I received this message via the contact us link and thought it worth sharing.



To Whom This May Concern,

I have been unemployed since the 10th December 2010.  I went to the Labour Department in January and was unable to claim as my company would not issue me with a U19 due to a legal dispute.  I did however get my form stamped in January when I first went in and have since submitted a U10 stating my unemployment date was 10 December.

Finally once I had received my UIF form I put the claim through and I was given a date to return in just over a month.  I went back on the date stipulated and waited for hours in the queue only to be told I would need to return in another months time as they were SHORT STAFFED (considering the number of people that were unemployed there just on that particular day was shocking to say the least). Finally when i returned I was then paid out three days later the Sum of just over R11 000. for two months and one week. 

In the interim I had taken on a contract with price waterhouse coopers for the elections which was for the duration of two weeks.  When I went back the following month my UIF benefits had been stopped. Instead of trying to assist me they told me I had to re-apply. After MANY visits to the labour dept and seeing many people I was directed to a supervisor who helped me resolve this as well as tell me that they had worked out my credits incorrectly. (I was not surprised as it had been a complete shambles from day one)

I then received a letter for UIF stating they were claiming back R5300 from me for my two weeks that I worked, now do the maths of this, two and a half months i get paid R11 000 and for two weeks of work they take back R5300 - IT DOES NOT ADD UP AT ALL.

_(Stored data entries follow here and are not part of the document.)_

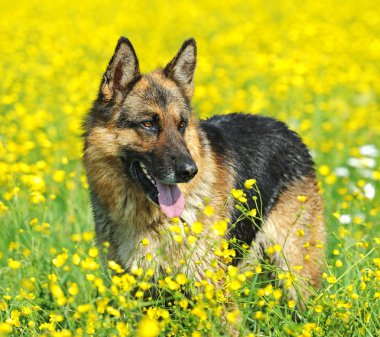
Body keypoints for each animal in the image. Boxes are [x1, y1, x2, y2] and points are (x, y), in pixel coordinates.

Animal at [82, 36, 324, 302]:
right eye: (148, 124)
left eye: (181, 124)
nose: (189, 171)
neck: (151, 219)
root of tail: (287, 129)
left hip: (296, 276)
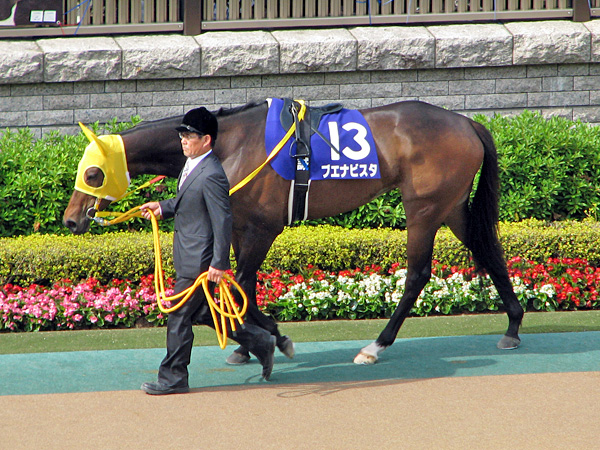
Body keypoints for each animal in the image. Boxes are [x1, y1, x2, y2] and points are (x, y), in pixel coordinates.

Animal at [61, 99, 524, 366]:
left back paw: (375, 346)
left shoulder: (264, 227)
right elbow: (236, 284)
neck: (232, 143)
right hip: (452, 205)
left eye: (93, 173)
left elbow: (242, 285)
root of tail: (466, 123)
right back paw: (513, 326)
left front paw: (275, 338)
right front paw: (248, 344)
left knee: (417, 274)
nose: (71, 219)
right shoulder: (235, 222)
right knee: (489, 250)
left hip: (424, 207)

Further more after trying to resolve the mess the department had made they tell me to return on the 8th of August - another TWO HOURS in the queue only to find that my claim has not been resolved yet!!!!!!!!!!!!!!!!!!!!! I am beyond furious at the service received. I am a single mother with two children and need this money to survive and am seriously contemplating taking this story to the press.

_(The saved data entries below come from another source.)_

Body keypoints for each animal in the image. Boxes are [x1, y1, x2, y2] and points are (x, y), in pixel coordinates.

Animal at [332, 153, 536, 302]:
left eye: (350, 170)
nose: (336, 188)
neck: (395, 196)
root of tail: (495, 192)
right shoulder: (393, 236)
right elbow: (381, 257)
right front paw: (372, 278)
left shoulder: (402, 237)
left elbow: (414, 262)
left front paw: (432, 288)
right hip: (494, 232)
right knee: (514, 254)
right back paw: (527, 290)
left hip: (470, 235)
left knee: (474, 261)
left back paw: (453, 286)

Can someone resolve this issue and get back to me immediately. The logic tells me that I HAVE NOT BEEN WORKING FOR EIGHT MONTHS NOW (BARRING THE TWO WEEK CONTRACT) THEREFORE ALL MY BENEFITS ARE NOW DUE TO ME.

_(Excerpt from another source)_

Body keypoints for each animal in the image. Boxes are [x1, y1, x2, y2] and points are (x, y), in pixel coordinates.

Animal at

I will give this until the close of business tomorrow before I take this further.



I do have the contact details of the writer if anyone believes they can help.

----------


## AndyD

Short of finding an insider who's willing to help or starting a class action lawsuit with others in the same predicament I don't know what else she could do. I doubt even a story in the press would help.

Good luck.

----------


## mother

Shocking to say the least! I really feel for her. But I think Andy is right, the only resolve would be someone on the inside.

You'd think with Zuma's focus on unemployment, that you would find a sense of compassion for the unemployed filtering through... but NO!

----------


## Karen U

Hi to those that have shown interest in my case.  Just an interesting update, I was called by UIF today to say they have over paid me by R5000 then an additoinal amount of R11 000 - adding up to R16 000. Considering I was only ever paid R11 000 and the fact that I have been unemployed for 8 months is outrageous!!! What has this country come to. If anyone has any reliable contacts inside the department please can they let me know. Thanks  :Smile:

----------


## Dave A

This sounds absolutely ridiculous. Is Jacob Zuma's hotline service still working?

----------


## Karen U

It works but you can't get through, the response is "thank you for calling the presidents hot line, due to extremely high call volumes we are unable to attend to your call, please call again, goodbye" and you then get cut off.

----------


## Dave A

:Stick Out Tongue: 

Makes me wonder - who does one call to report inadequate service delivery on the presidential hotline?

----------